Neville Myton: A selfless contributor to athletics
Olympian passes away, hailed for his impact on the sport
Jamaica has lost yet another iconic track and field figure following yesterday’s passing of Olympian Neville Myton, who lost his long battle with cancer. He was 74 years old.
Myton, who represented Jamaica at the 1964 Olympic Games in Tokyo, where he competed as a schoolboy in the 800m and 1,500m, followed up that appearance in the 800m at the 1968 Olympic Games, which took place in Mexico City.
He won gold in the 800m and 4x400m at the 1966 Central America and Caribbean Games and also won a relay bronze medal at the Pan American Games a year later.
In the 1,500m, he managed a silver medal at the 1964 British West Indies Championships and gold at the 1965 championships.
Considered by many to be one of Jamaica’s greatest ever schoolboy athletes, Myton, whose 1:46.60 still stands as the national junior record in the 800m, was, in 2006, awarded the National Award of the Order of Distinction, Officer Class, by the Jamaican Government.
Myton’s impact on Jamaican athletics was hailed by Jamaica Olympic Association (JOA) President Christopher Samuda, who described the former middle-distance star as an example for aspiring athletes and a selfless contributor to the sport.
“He represented a model in track and field, and generations of youth who are now aspiring to the Olympics stage should take note and digest the characteristics, the attributes, the mettle of the man,” Samuda said.

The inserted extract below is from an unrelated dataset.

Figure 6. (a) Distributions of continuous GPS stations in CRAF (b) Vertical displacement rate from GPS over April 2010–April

“He always said to me that he felt it was his duty to give back, a duty which went above self, and that is something that we must learn in the development of sport. Self comes second and the interest of others comes first, and he exemplified this,” Samuda added.
“Neville’s contribution is going to be tremendous, and I say that in the present tense becaus his death certainly is not the death of his contributions and his legacy continues, so we will continue to feel the presence of Neville, and we will continue to be the beneficiaries of his successes as well as his generosity, and I am sure that track and field will, at the appropriate time, honour him,” he continued.

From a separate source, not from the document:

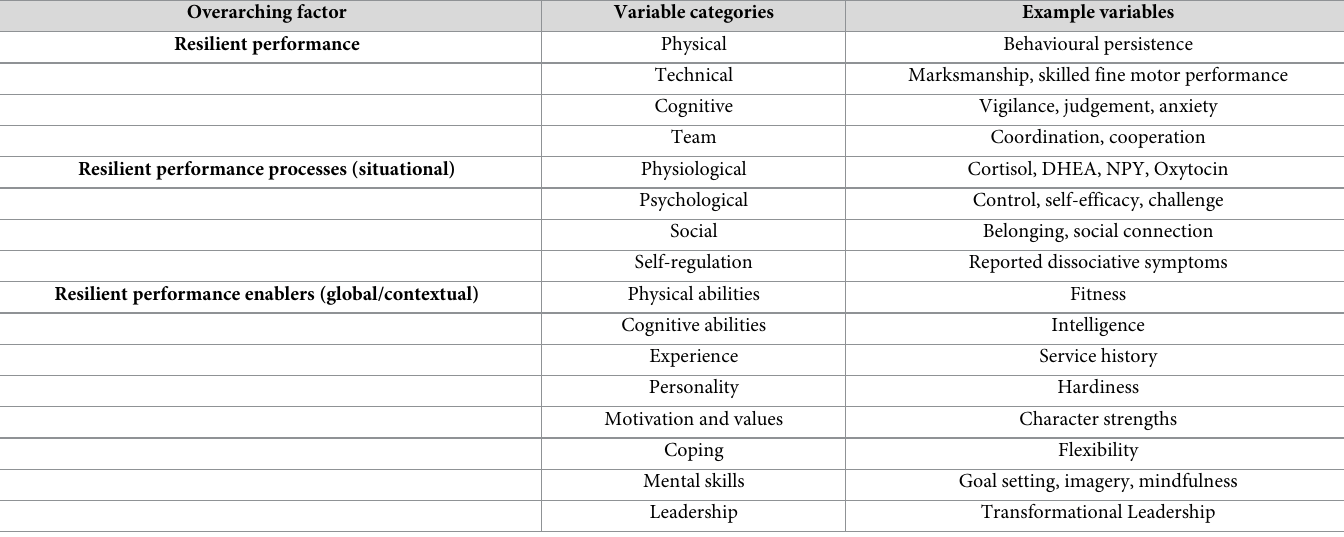
Table 2. Organisation of the resilient performance framework. Developed based on the systematic literature review presented here, and principles identified in the broader resilient performance literature. Overarching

Myton worked closely with several Jamaican athletes and was a mentor to sprinting superstar Veronica Campbell-Brown, Simone Facey, Shereefa Lloyd, among others.
He would have celebrated his 75th birthday on May 28.
Myton, who was born and raised in Old Harbour Bay in St Catherine, attended the Old Harbour Bay Primary School before later studying at Excelsior High School locally and then moving to the US to attend Mesa Junior College and San Jose State College.
He later returned to Jamaica, where he held several coaching jobs, most notably at Vere Technical.
Myton’s death follows that of another stalwart of Jamaican athletics, Dennis Johnson, who died on April 23.